Noncommutative 3-colour scalar quantum field theory model in 2D

TL;DR

This paper introduces a novel 2D noncommutative 3-colour scalar quantum field theory model, deriving a unique Ward-Takahashi identity and solving the resulting equations perturbatively, advancing understanding of noncommutative QFTs.

Contribution

It presents the first formulation of a 3-colour noncommutative scalar QFT in 2D, with a new Ward-Takahashi identity and a perturbative solution to the 2-point function.

Findings

Derived a generalized Ward-Takahashi identity specific to coloured noncommutative QFTs.

Simplified Schwinger-Dyson equations using the new identity.

Solved the recursive integral equation for the 2-point function up to sixth order.

Abstract

We introduce the 3-colour noncommutative quantum field theory model in two dimensions.
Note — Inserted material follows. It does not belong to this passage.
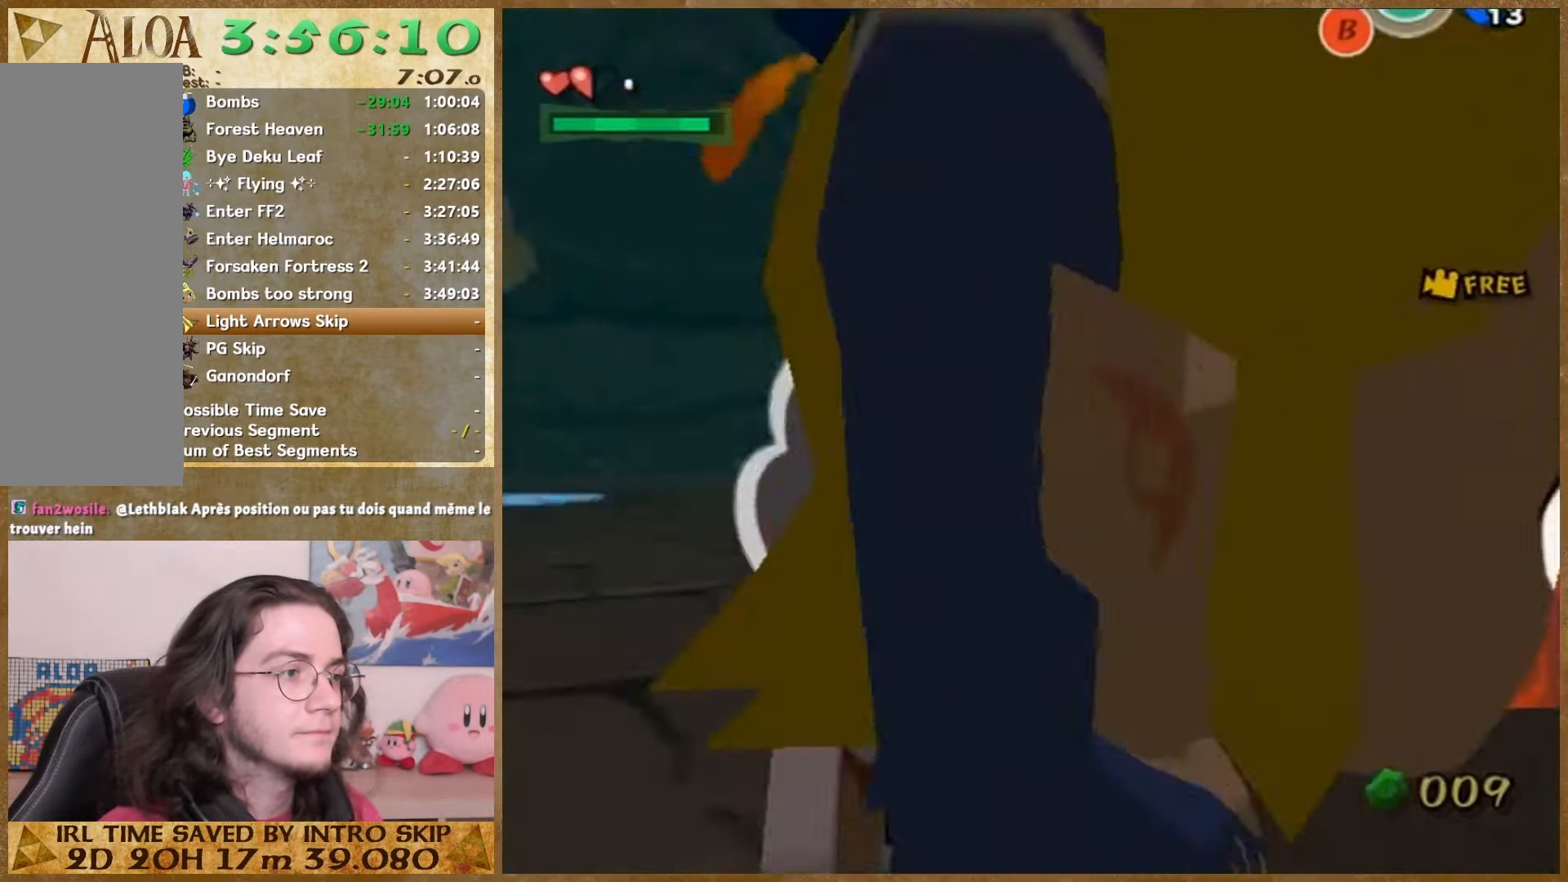
{"buttons": [], "left_stick": "center", "right_stick": "left", "button_events": []}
For this model we prove a generalised Ward-Takahashi identity, which is special to coloured noncommutative QFT models and has no underlying continuous symmetry. It reduces to the usual Ward-Takahashi identity in a particular case. The Ward-Takahashi identity is used to simplify the Schwinger-Dyson equations for the 2-point function and the N-point function. The absence of any renormalisation conditions in the large $(\mathcal{N},V)$-limit in 2D leads to a recursive integral equation for the 2-point function, which we solve perturbatively to sixth order in the coupling constant.